The Bangsamoro Hymn is the regional hymn of the Bangsamoro Autonomous Region in Muslim Mindanao, an autonomous region in the southern Philippines. It was adopted in early 2020.

==Background==
Under the Bangsamoro Organic Law, the charter of the Bangsamoro Autonomous Region in Muslim Mindanao (BARMM) which succeeded the Autonomous Region in Muslim Mindanao (ARMM) is entitled to have its own regional hymn. Prior to the ratification of the Bangsamoro Organic Law, Bangsamoro having its own regional hymn was contested. Buhay Partylist Representative Lito Atienza said a separate "anthem" for the Bangsamoro region would not encourage national unity, and if the song is similar to the hymns used by other local government units, he insisted that the proposed legislation be explicitly stated as "hymn" rather than "anthem".

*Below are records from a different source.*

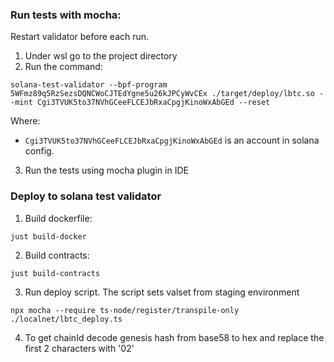 ### Run tests with mocha:
Restart validator before each run.
1. Under wsl go to the project directory
2. Run the command:

`solana-test-validator --bpf-program 5WFmz89q5RzSezsDQNCWoCJTEdYgne5u26kJPCyWvCEx ./target/deploy/lbtc.so --mint Cgi3TVUK5to37NVhGCeeFLCEJbRxaCpgjKinoWxAbGEd --reset`

Where:
* `Cgi3TVUK5to37NVhGCeeFLCEJbRxaCpgjKinoWxAbGEd` is an account in solana config.

3. Run the tests using mocha plugin in IDE


### Deploy to solana test validator
1. Build dockerfile:

`just build-docker`

2. Build contracts:

`just build-contracts`

3. Run deploy script. The script sets valset from staging environment

`npx mocha --require ts-node/register/transpile-only ./localnet/lbtc_deploy.ts`

4. To get chainId decode genesis hash from base58 to hex and replace the first 2 characters with '02'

In February 2019, the Bangsamoro Transition Authority launched a competition for a new hymn for Bangsamoro, along with design competitions for a new flag and seal of the region.

A proposed legislation to adopt an official regional hymn for Bangsamoro filed before the Bangsamoro Parliament is Parliament Bill No. 2 which is also known as "An Act Adopting the Official Hymn of the Bangsamoro Autonomous Region in Muslim Mindanao (BARMM)". By August 29, 2019, the measure is already on its second reading. Three versions of the hymn in English, Tagalog and Maguindanaon languages has been proposed as per parliament member Romeo Sema, a proponent of the measure. Sema's colleague's has suggested changes to the bill such as adding a designated portion of the hymn sang by a female for gender-inclusiveness and render additional versions of the hymn in every regional language of Bangsamoro.

The Bangsamoro Parliament approved the proposed version of the Bangsamoro Hymn under Cabinet Bill no. 39 on January 30, 2020. The proposed legislation is signed into law on February 13, 2020, by Chief Minister Murad Ebrahim as Bangsamoro Autonomy Act No. 7.

==Lyrics==

| Filipino lyrics |
|---|
| Simula noon hanggang ngayon Iisa ang naging layon Magkaisa at magbuklod Kagitingan ay marubdob Tumayo tayo mula sa hamon ng nakaraan Niyapos ang panganib na humahadlang Pinangako sa puso at paniniwala Ang ginhawang para sa kabataan Chorus: Bangsamoro'y tagumpay Bunga ng pawis, dugo at buhay Kapayapaan, Katarungan Ay atin nang nakamtan Alhamdulillah, Alhamdulillah Pagpalain Bangsamoro Bangsamoro, Bangsamoro Lagi kang mamahalin Walang pipigil sa damdamin Mga pangako'y tutuparin Habang buhay kami sayo'y magbabantay Mananatili sa puso't isipan Ang kahapong humimlay na nagbuwis ng buhay Nasa piling na ng Maykapal Chorus |

==Usage==
The hymn is to be performed during flag-raising ceremonies which involve the Bangsamoro flag. The singing of the Bangsamoro Hymn is mandated by law, particularly the Bangsamoro Organic Law, to be sung after the Philippine national anthem. Bangsamoro Autonomy Act No. 7 also allows for a version of the hymn in Arabic, Filipino or any other indigenous Bangsamoro languages to be officially adopted with approval of the Chief Minister.